# [抜粋]
= = =
1.経営戦略とは

経営戦略とは、「企業の経営目的の実現のために企業の外部環境の変化に内部環境を適応していくための行動の指針」というものです。さまざまな表現の仕方やとらえ方がありますが、企業がいかに経営目的を達成し、存続・成長していくかということについての指針と捉えることができます。
この他、著名な経営学者は次のように表現しています。

●チャンドラー(A. DuPont Chandler)
企業の長期的目的および目標の決定、これらの目標を実行するために必要な活動方向と資源配分の決定。
●アンゾフ(H. Igor Ansoff )
経営戦略は、主として企業の外部的問題であり、外部環境の変化に企業を全体として適応させるために、参入すべき製品―市場構造の決定。

2.経営戦略構築の要素

経営戦略は、企業の外部環境の変化に対応するだけでなく、企業が掲げている目的や目標などの内部環境に基づいて構築します。この経営戦略策定のスタート地点になるのが、経営理念や経営ビジョンといったものです。

(1)経営理念・経営ビジョン・経営行動基準
経営戦略を構築する前提として最も重要なものが、経営理念、経営ビジョン、経営行動基準等です。企業が大切にしている事であり、進むべき方向性ともいうことができ、これらとの一貫性をもたせることでマーケティングやイノベーションを生み出すものです。

①経営理念
経営理念とは、経営者もしくは企業が表明するその企業の目的、存在意義、理想、価値観などを意味します。経営理念を通じて経営者は、「この組織は何のために存在するか」といった経営をする上での基本的な考え方を利害関係者に知らしめ、従業員に対して行動や判断の指針を与えるものです。経営理念は共通の価値観を育み、その実現に向けた経営戦略、組織構造、経営システム、組織スキル、人材の能力、組織文化を生み出す源泉となります。

②経営ビジョン
経営ビジョンとは、企業の経営者やマネジメント層によって作成、共有された、自社の望ましい未来像です。経営理念を前提にした経営姿勢や存在意義に基づき、一定時点までに「こうなっていたい」という到達点、つまり自社が目指す中長期的なイメージを、投資家や従業員等に向けて示したものです。

③経営行動基準
経営行動基準とは、経営理念を実現するために、どのような価値を前提とした行動を行うべきか示すためのものです。経営理念を実現させるためのチカラ王見出し、社員の行動を促進する力が機能するように具体化したものです。
= = =
# [提示資料]

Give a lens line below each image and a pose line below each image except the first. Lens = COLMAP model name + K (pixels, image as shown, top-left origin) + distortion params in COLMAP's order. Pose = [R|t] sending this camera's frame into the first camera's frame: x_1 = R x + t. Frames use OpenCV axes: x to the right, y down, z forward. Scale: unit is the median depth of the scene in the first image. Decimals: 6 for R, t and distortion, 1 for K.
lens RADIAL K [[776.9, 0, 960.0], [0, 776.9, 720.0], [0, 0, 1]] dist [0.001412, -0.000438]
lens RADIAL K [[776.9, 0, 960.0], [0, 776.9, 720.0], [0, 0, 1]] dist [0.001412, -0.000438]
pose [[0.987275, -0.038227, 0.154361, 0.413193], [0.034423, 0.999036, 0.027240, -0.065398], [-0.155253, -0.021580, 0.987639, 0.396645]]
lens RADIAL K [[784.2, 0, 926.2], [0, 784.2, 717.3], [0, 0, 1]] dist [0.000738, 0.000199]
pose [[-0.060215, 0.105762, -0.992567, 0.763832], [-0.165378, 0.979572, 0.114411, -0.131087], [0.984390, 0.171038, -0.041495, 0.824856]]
= = =
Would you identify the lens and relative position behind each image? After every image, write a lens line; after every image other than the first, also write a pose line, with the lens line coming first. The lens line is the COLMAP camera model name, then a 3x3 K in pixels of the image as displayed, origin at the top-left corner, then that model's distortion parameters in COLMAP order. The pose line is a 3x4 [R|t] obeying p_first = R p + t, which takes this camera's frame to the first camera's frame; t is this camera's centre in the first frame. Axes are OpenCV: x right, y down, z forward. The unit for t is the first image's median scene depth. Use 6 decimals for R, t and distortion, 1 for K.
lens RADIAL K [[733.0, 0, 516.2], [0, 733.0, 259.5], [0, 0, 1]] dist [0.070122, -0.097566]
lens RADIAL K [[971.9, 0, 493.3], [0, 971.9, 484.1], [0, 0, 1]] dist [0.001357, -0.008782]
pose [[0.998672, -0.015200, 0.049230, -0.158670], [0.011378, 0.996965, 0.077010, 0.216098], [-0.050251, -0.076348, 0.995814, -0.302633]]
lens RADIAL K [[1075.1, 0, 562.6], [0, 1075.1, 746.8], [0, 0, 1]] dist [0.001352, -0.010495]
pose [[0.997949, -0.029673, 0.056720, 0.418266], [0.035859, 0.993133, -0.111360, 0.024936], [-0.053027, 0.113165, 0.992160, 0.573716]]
= = =
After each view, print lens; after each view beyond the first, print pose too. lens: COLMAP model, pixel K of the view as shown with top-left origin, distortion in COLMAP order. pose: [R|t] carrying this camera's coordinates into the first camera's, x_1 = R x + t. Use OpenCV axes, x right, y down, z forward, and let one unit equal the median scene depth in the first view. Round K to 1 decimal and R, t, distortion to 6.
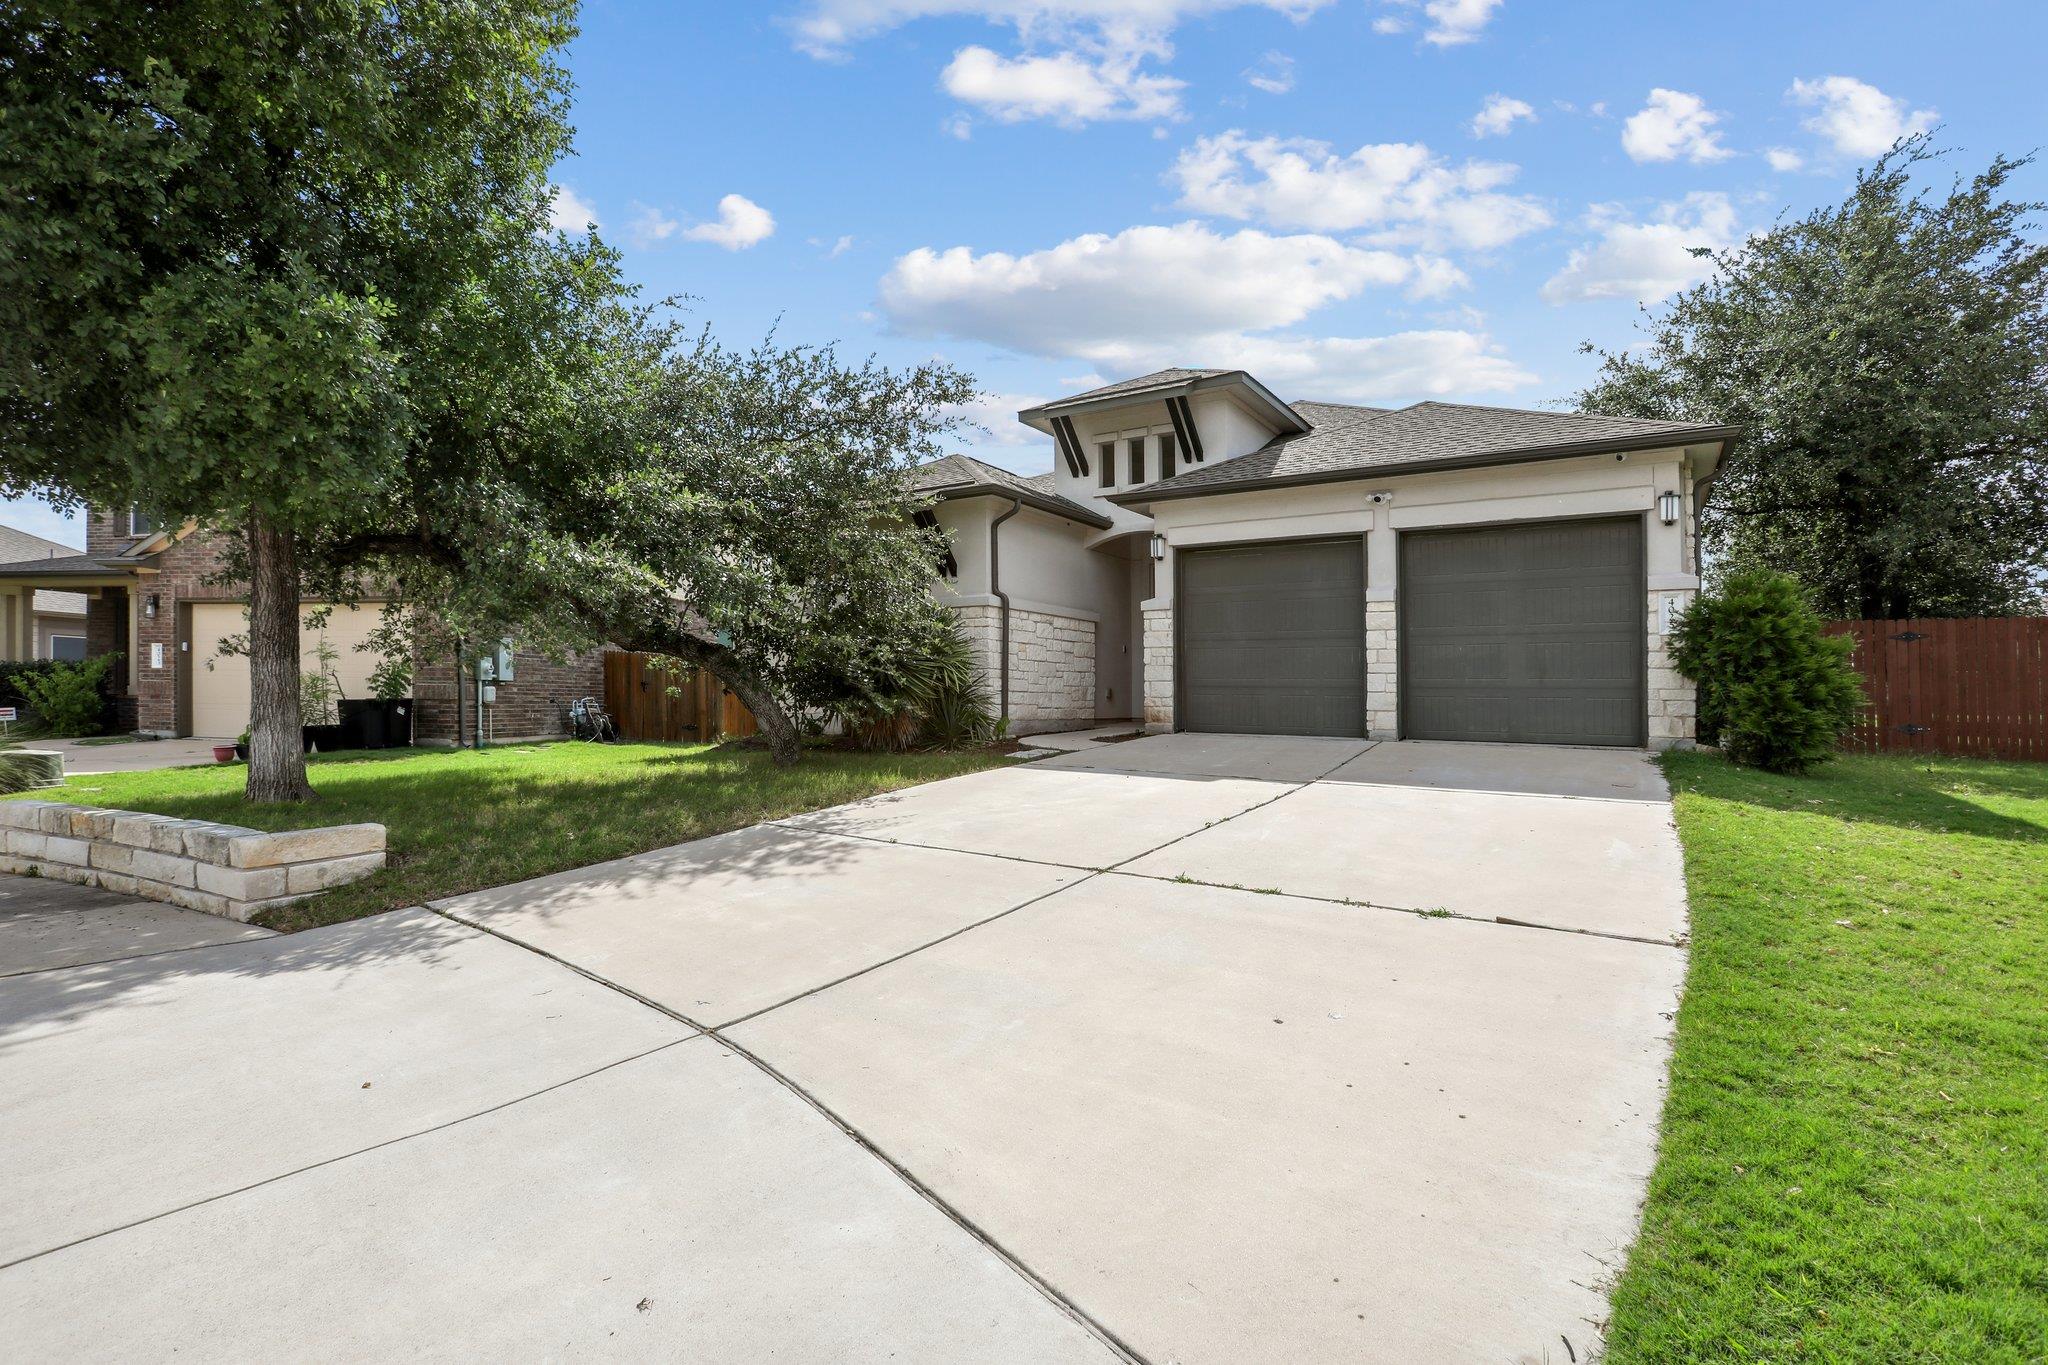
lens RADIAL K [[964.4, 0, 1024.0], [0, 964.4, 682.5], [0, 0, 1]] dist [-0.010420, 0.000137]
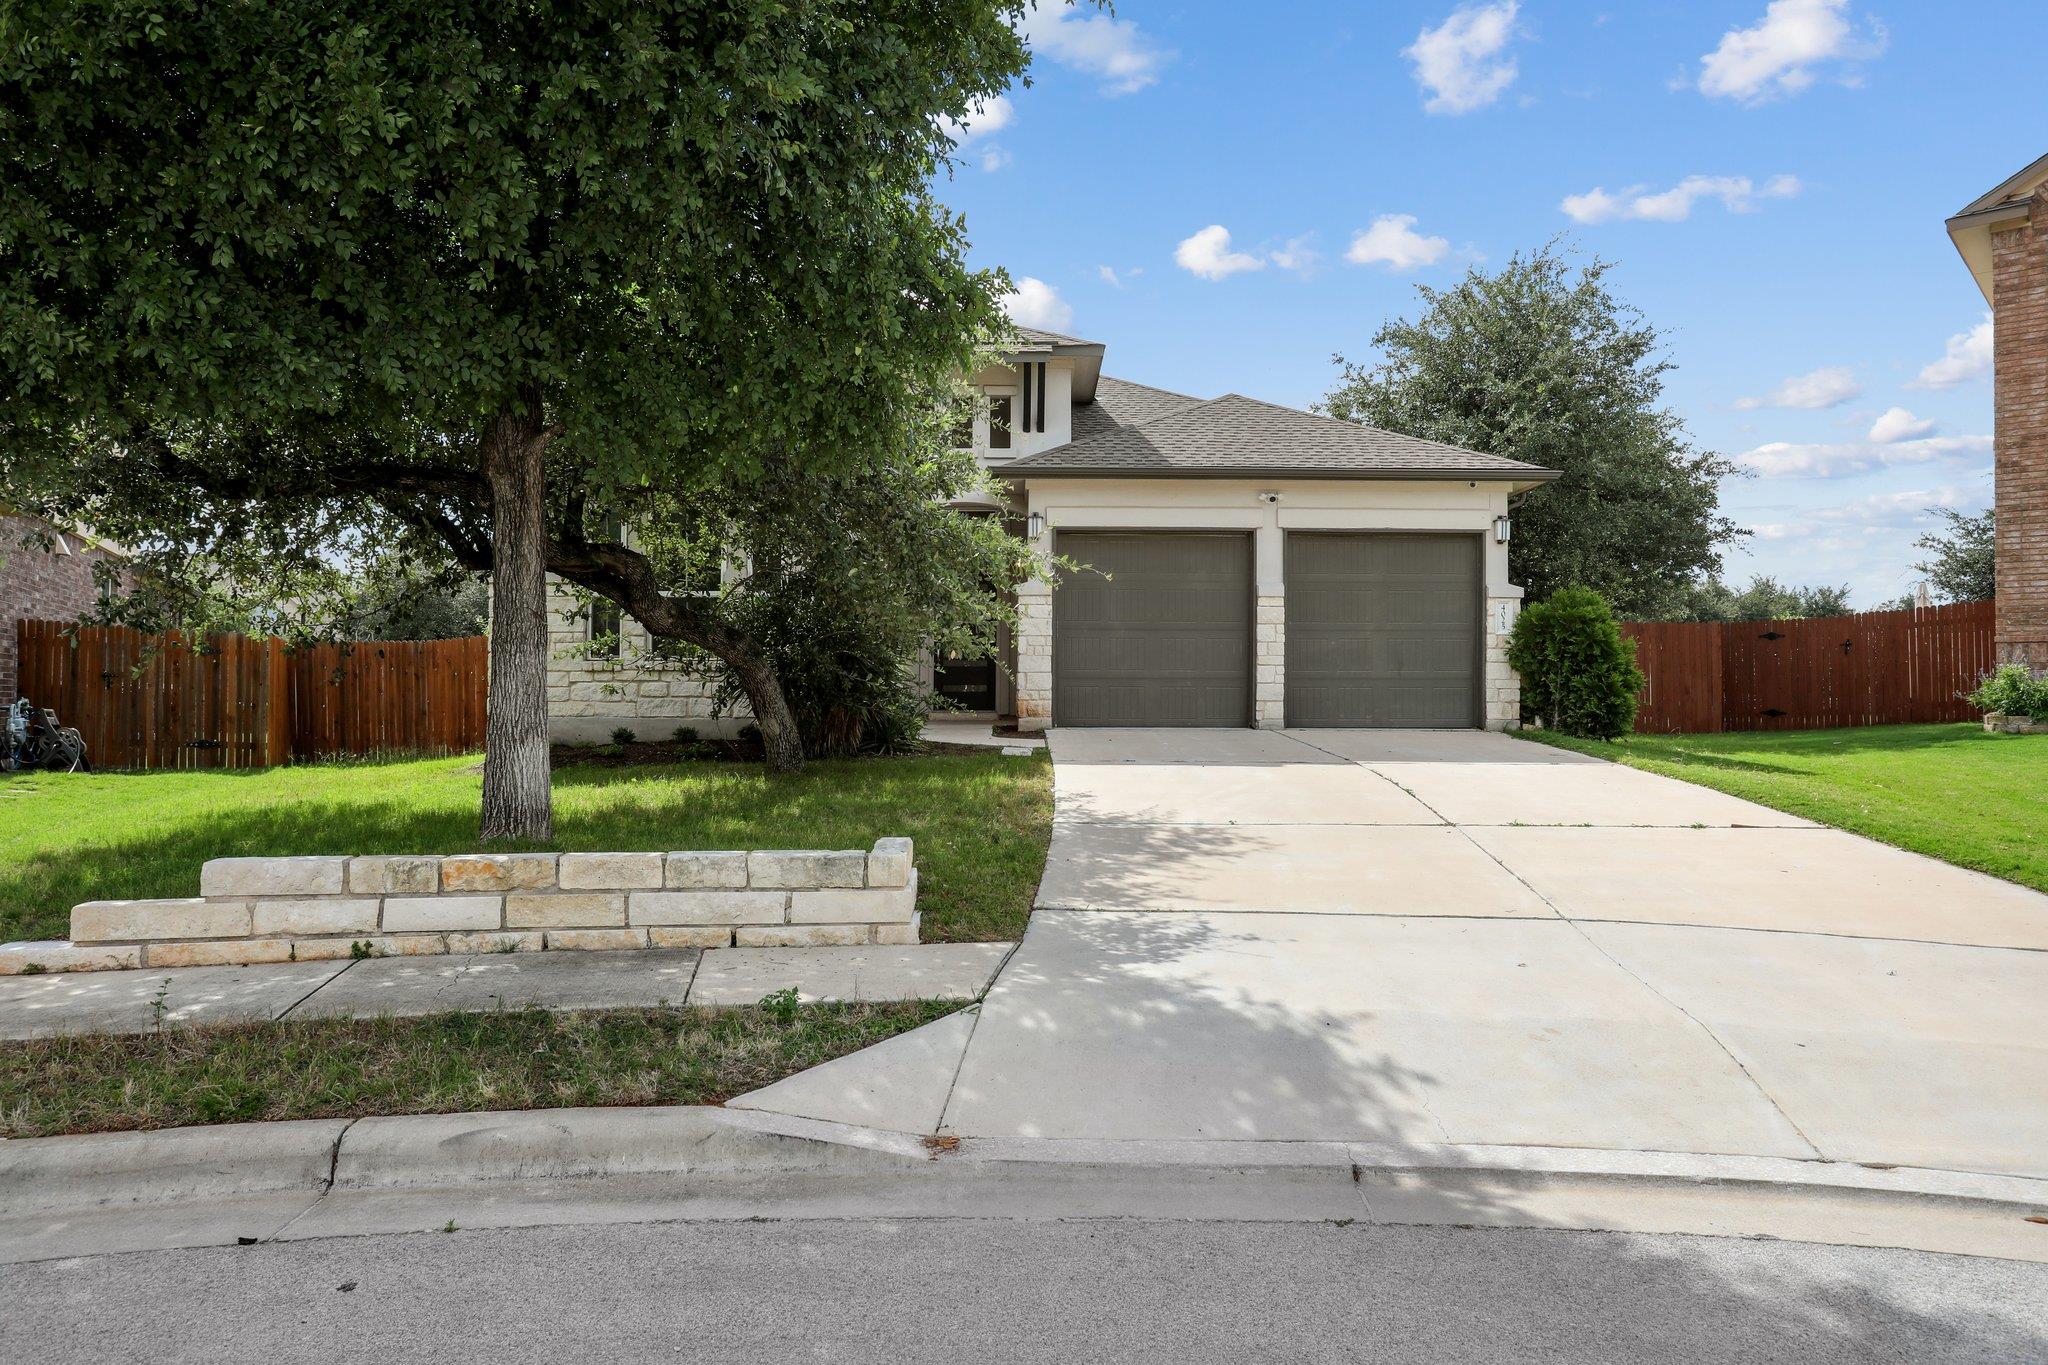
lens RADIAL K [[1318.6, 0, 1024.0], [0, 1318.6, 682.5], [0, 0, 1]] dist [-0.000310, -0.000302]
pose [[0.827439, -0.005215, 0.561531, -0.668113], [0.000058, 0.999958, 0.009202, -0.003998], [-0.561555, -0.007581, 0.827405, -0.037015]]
= = =
# [資料を読み解く]
[1] 経営戦略についての抜粋で、経営理念が生み出す源泉になるとされているものをすべて挙げてください。
[2] 経営戦略についての抜粋の「2.経営戦略構築の要素」から「員等に向けて示したものです。」までを書き直し、その中の「利害関係者」を「ステークホルダー」に置き換えてください。
[3] 経営戦略についての抜粋を、最後の文の後から書き継いでください。
提示資料はこの抜粋とは関係がありません。

# [演習の解答]
[1] 経営戦略、組織構造、経営システム、組織スキル、人材の能力、組織文化

[2]
2.経営戦略構築の要素

経営戦略は、企業の外部環境の変化に対応するだけでなく、企業が掲げている目的や目標などの内部環境に基づいて構築します。この経営戦略策定のスタート地点になるのが、経営理念や経営ビジョンといったものです。

(1)経営理念・経営ビジョン・経営行動基準
経営戦略を構築する前提として最も重要なものが、経営理念、経営ビジョン、経営行動基準等です。企業が大切にしている事であり、進むべき方向性ともいうことができ、これらとの一貫性をもたせることでマーケティングやイノベーションを生み出すものです。

①経営理念
経営理念とは、経営者もしくは企業が表明するその企業の目的、存在意義、理想、価値観などを意味します。経営理念を通じて経営者は、「この組織は何のために存在するか」といった経営をする上での基本的な考え方をステークホルダーに知らしめ、従業員に対して行動や判断の指針を与えるものです。経営理念は共通の価値観を育み、その実現に向けた経営戦略、組織構造、経営システム、組織スキル、人材の能力、組織文化を生み出す源泉となります。

②経営ビジョン
経営ビジョンとは、企業の経営者やマネジメント層によって作成、共有された、自社の望ましい未来像です。経営理念を前提にした経営姿勢や存在意義に基づき、一定時点までに「こうなっていたい」という到達点、つまり自社が目指す中長期的なイメージを、投資家や従業員等に向けて示したものです。

[3]
(2)経営戦略のレベル
経営戦略は、企業戦略、事業戦略、機能戦略というように、組織の階層ごとに立てられるものであり、対象となる範囲やレベルによって分けられています。一般的に、企業戦略は全社戦略や成長戦略とも呼ばれ、経営層が策定するものです。次に、事業戦略は競争戦略とも呼ばれ、事業単位での責任者である中間管理層が策定するものです。単一事業だけを展開している企業は、企業戦略と事業戦略は企業全体として策定することになるため、この場合、経営層が事業戦略を策定します。そして、機能戦略は、企業戦略や事業戦略を具現化するために、営業、製造、財務、情報システム等の経営の機能別に戦略を構築するものです。これらの3つのレベルが統一して機能することが大切とされています。。

①企業戦略(成長戦略)
企業戦略とは、企業が持続的な成長を維持していくためのものであり、成長戦略と呼ばれます。企業全体としての生存領域を決定したり、新規事業の展開や既存事業からの撤退、そして、各事業への経営資源の配分などを決定していくことです。具体的な検討事項は、以下の通りとなります。
●企業ドメイン
●リソースベースドビュー
●多角化戦略
●PPM(プロダクトポートフォリオマネジメント)。

②事業戦略(競争戦略)
事業戦略(競争戦略)とは、特定の事業分野における競争状態を踏まえた上での自社のポジションの確立や、経営資源の蓄積や組み合わせにより、競合企業に対する競争優位性を確立するためのものです。具体的な検討事項は、以下の通りとなります。
●事業ドメイン
●ポーターの3つの競争戦略
●競争地位別戦略

③機能戦略
機能戦略は、企業の内部機能である購買、生産、営業、研究開発、財務、人事、情報システムなどの各機能の生産性を高めることに焦点をあてた戦略です。

3.SWOT分析(経営環境分析)

経営戦略を策定するには、企業が置かれている経営環境を把握・分析することが重要です。このフレームワークとしては、3C分析、SWOT分析等がありますが、より具体的な戦略項目を検討するためには、SWOT分析が最も適しています。積極戦略の構築に加え、リスクベース思考によるリスクマネジメントの視点まで幅広く検討することが可能になります。

(1)外部環境分析
外部環境分析とは、企業が影響を受ける外部環境について、機会(Opportunity)となる要因と、脅威(Threat)となる要因とを明確に抽出することです。外部環境とは、企業の内部にあるコントロール可能な経営資源が対象ではなく、コントロールが比較的困難な企業の外側にある経営環境が分析の対象です。
具体的には、政府機関の意思決定などによる規制緩和・強化等の政治・法律的環境、経済成長率や景気動向、金利の動向などの経済・金融的環境、出生率や人口規模などの人口態やグローバル化等の社会・文化的環境、インターネットやAI等の技術的環境といったマクロ的視点での外部環境と、市場・業界動向、顧客ニーズの動向、競合他社の動向、業界の技術動向といったミクロ的視点での外部環境について分析するものです。

(2)内部環境分析
内部環境(資源)分析とは、企業の経営資源についての強み(Strength)と弱み(Weakness)を明確に抽出することです。さらに、競合企業の強みと弱みとの比較を行い、経営資源を評価することです。。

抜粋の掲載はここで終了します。